5 お茶会
「会えない間はとても寂しかったけど、君がどんな贈り物を喜んでくれるか考えながら選ぶのはとても楽しかったよ。」
デュークはそういうと右手の茶器を少し持ち上げ、にやりと口角をあげた。
マリーナは手を止めて、改めて頭を下げる。
「デューク様、ご心配をおかけしましたわ。お気遣いありがとうございました。」
「頭を上げてくれ。もう謝らなくていい。…君に色々な花を贈っただろう。どの花が好きだったか今後の参考に教えて欲しい。」
「花……ですか?」
どんな参考にするんだろう?とすこし首を傾げながら、回復しましたと手紙を出した際に送られた胡蝶蘭を思い出した。
殿下も私の通名をご存じなのかしらと、すこしくすぐったい気持ちになった。
部屋に届けられた胡蝶蘭は白い大輪を凛と広げており、その高貴さにあてられつい背筋が伸びる。
胡蝶蘭は【真依】も好きな花だった。「幸福が飛んでくる」という花言葉に惹かれて、結婚式の時には髪飾りもブーケも胡蝶蘭を入れるんだーってはりきったのよね。と口元を隠してクスッと笑う。
そんなマリーナの様子に、デュークが不思議そうに首を傾げる。
「胡蝶蘭が嬉しかったです。私の好きな花ですの。」
「……そうか。胡蝶蘭か。教えてくれてありがとう。」
微笑むマリーナを優しい眼差しでデュークは見つめていた。
------------------------------
「デューク!早く来るなら教えてくれよ!」
一通り会えなかった時期にあったことを報告しあったところでヨハンが登場した。
その後ろにはデュークに上手くまかれてしまった、デュークの護衛騎士ジャンが涙目になりながら付いてきている。
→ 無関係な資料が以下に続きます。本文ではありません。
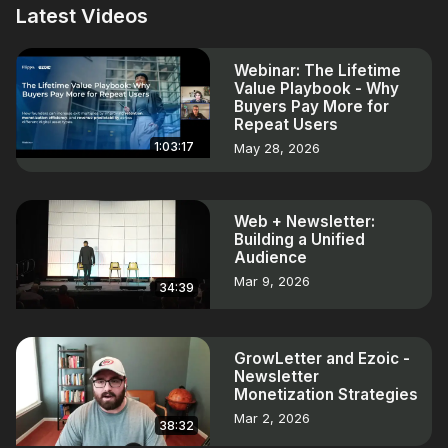
Latest Videos
Webinar: The Lifetime
Value Playbook - Why
Buyers Pay More for
Repeat Users
1:03:17
May 28, 2026
Web + Newsletter:
Building a Unified
Audience
Mar 9, 2026
34:39
GrowLetter and Ezoic -
Newsletter
Monetization Strategies
Mar 2, 2026
38:32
「いくら公爵邸の敷地内とはいえ、このように振る舞われてしまいますと僕の存在意義がですね……。」
そうジャンが早口で話しているがデュークは爽やかに無視をしてマリーナの方を向いたまま気にせず話を続けている。
(不満そうな顔をしていても、穏やかな目元はいつものお兄様ね。)
口角をこれでもかと下げ不満を表しながら大股でこちらに向かってきたヨハンを見て、マリーナはふふっと微笑んだ。
「……もう少しマリーナと2人で楽しみたかったのに。」
ぼそっとデュークが不満を垂らす。
「君と僕の仲だろう。僕も楽しみにしてたんだよ?」
カジュアルなやり取りにそぐわない、見事なボウ・アンド・スクレープを披露しヨハンは席に座る。
「……学園でいつも隣にいるじゃないか。」
デュークはそう言いヨハンを少し睨む。
このニニール国では、王族、貴族は15歳から教育と社交目的で学園に通うことになっている。デュークとヨハンは同い年として2年前から学園に通っており、クラスも生徒会でも常に一緒に過ごすらしい。
元々マリーナも小さい時はヨハンとデュークによく遊んでもらっていたが、物心ついた時には日々勉学に励んでいたため実際のところはあまり覚えていない。ちなみにヨハンは持ち前の要領の良さで、よく王城にデュークと勉強するという名目で遊びに行っていたのだ。
(確かにヨハンお兄様はいつも一緒なのよね。なぜそんなに今日のお茶会を楽しみにしていたのかしら?)
と首を傾げる。
「もうすぐ我が妹も学園に通えるじゃないか!」
デュークの喋り方を真似して、いたずらをする子供のように笑いながらヨハンはそう返す。
真似をされたと気づいたデュークは少し片側の眉をあげたが、すぐ穏やかな表情に戻り「そうだな」と返事をした。
(そ、そうよね……。ついに私も学園に通うのよね……。)
楽しそうに話す二人をよそに、逃避していた現実がすぐそこまで来ていることを思い出したマリーナは少しだけ視線を落とし口角を下げるのだった。